There's no doubt that small-cap companies can offer some eye-watering returns to early investors, but in the small-cap space the risks are elevated as companies often have a limited track record and investors are reliant on the accuracy of management teams' forecasts.
Get it right and you can ride huge winners like Pro Medicus Ltd (ASX: PME) or Corporate Travel Management Ltd (ASX: CTD) to 1,000% plus returns in periods of around 5 years.
However, get it wrong and you can lose nearly all your money as shown by the likes of iSentia Group Ltd (ASX: ISD), Admedus Ltd (ASX: AHZ) or Yojee Ltd (ASX: YOJ).
Another little-known small-cap share that's nearly quadrupled from $2.24 to $8.73 over just the past 5 years is Citadel Group Ltd (ASX: CGL).
Citadel is a provider of software-as-a-service solutions to public and private sector enterprises that grew basic earnings per share and net profit 35% and 26% over FY 2018.
Its management team also boasted of having a "record sales pipeline" over FY 2019, while being "well placed" to grow earnings in "FY19 and beyond".

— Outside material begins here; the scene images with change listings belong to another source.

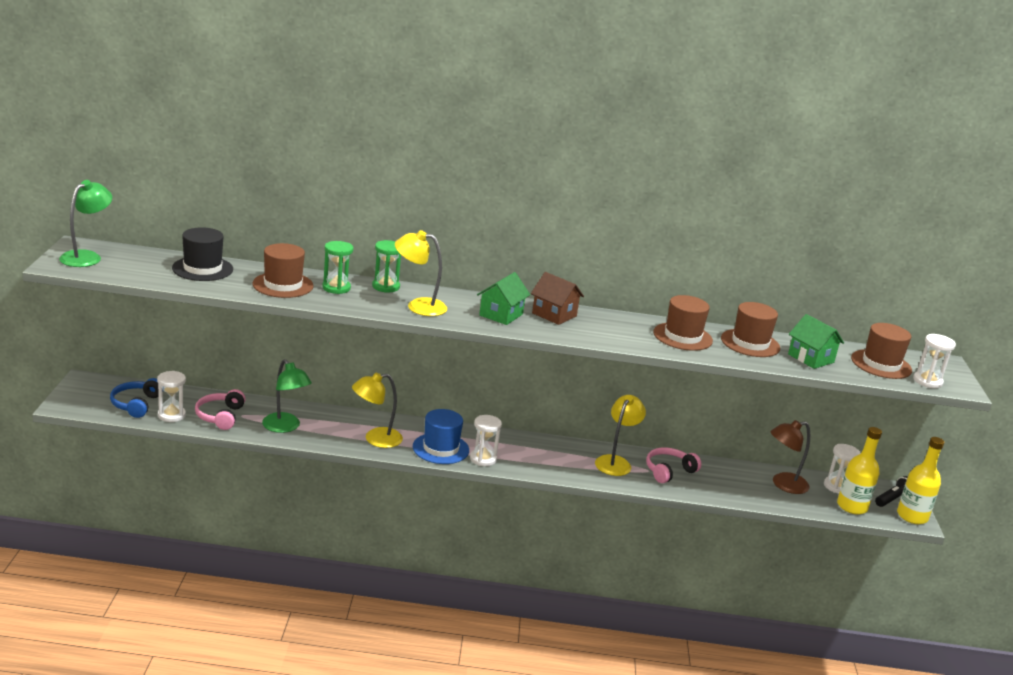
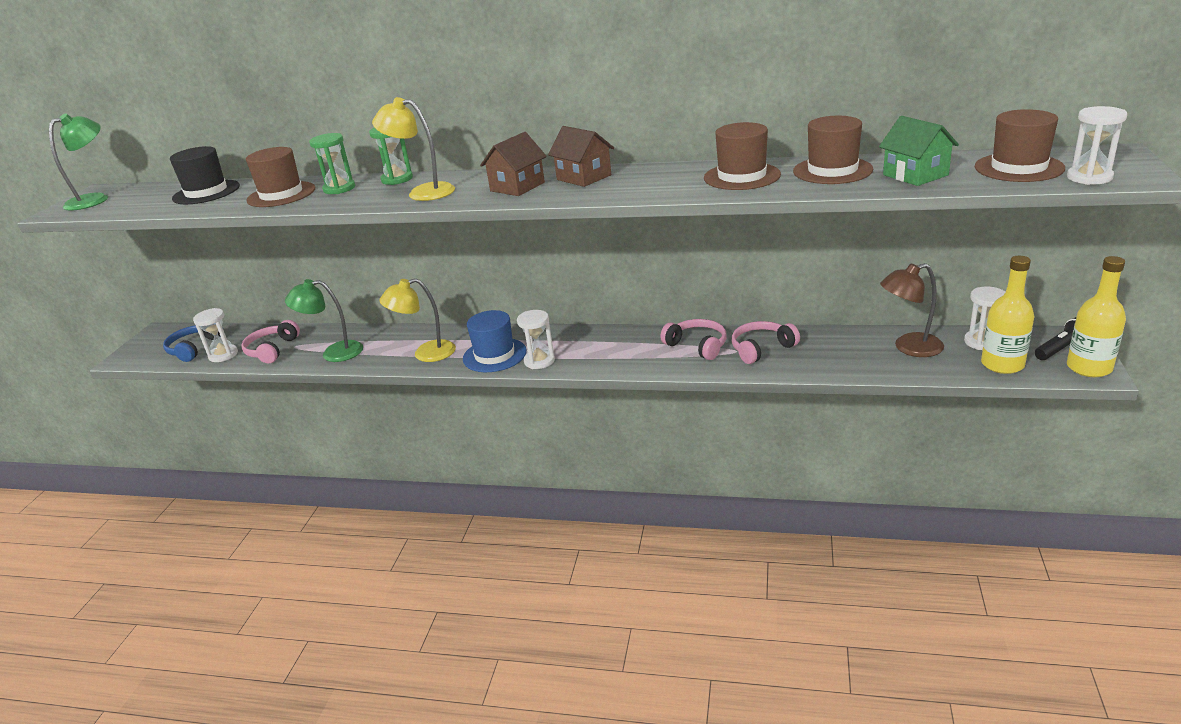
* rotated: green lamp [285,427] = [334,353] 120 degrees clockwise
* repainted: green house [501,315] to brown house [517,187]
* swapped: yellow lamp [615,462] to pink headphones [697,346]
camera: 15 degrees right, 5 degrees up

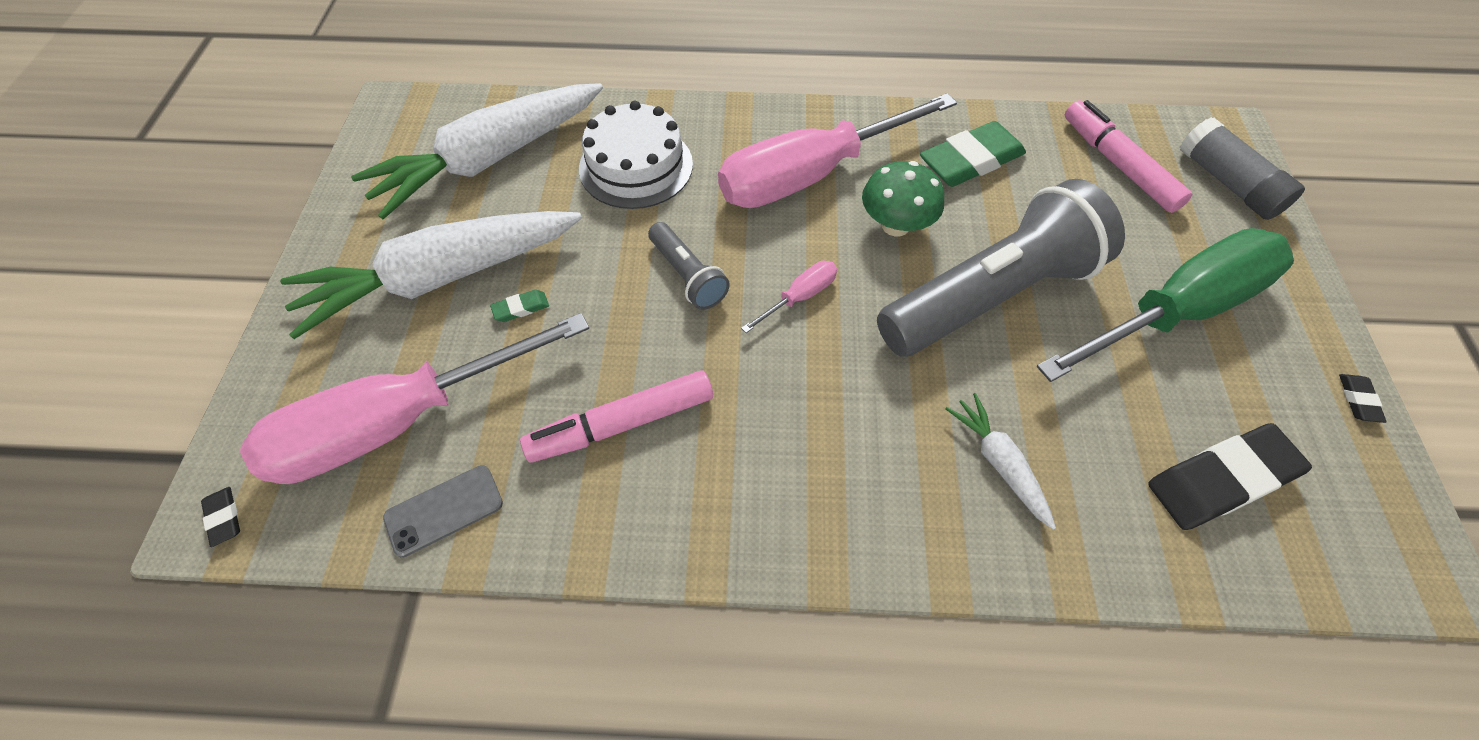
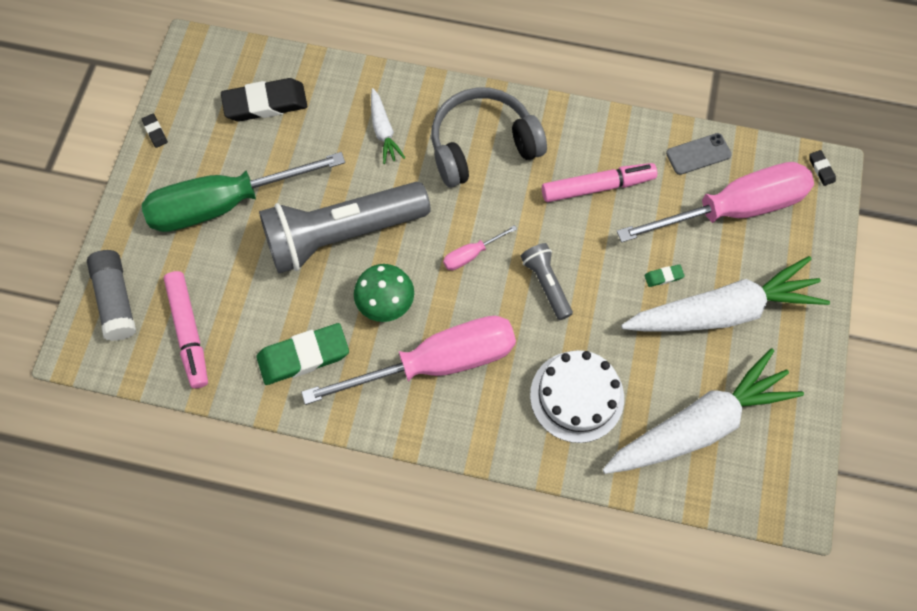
* rotated: black eraser [1358,400] = [155,132] 45 degrees counterclockwise
* new: grey headphones [482,145]
camera: 170 degrees left, 10 degrees up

As a provider of software and cloud services Citadel is operating in a fashionable area for growth-oriented investors and has a market value around $428 million based on a share price of $8.73. In other words its small size means it could double or triple again if the business's growth plans work out well.
However, it's vulnerable to competition that could see performance deteriorate, while it also trades on around 22x FY 2018's profits. In other words its valuation leaves little room for error if it cannot deliver more revenue and profit growth over FY 2019.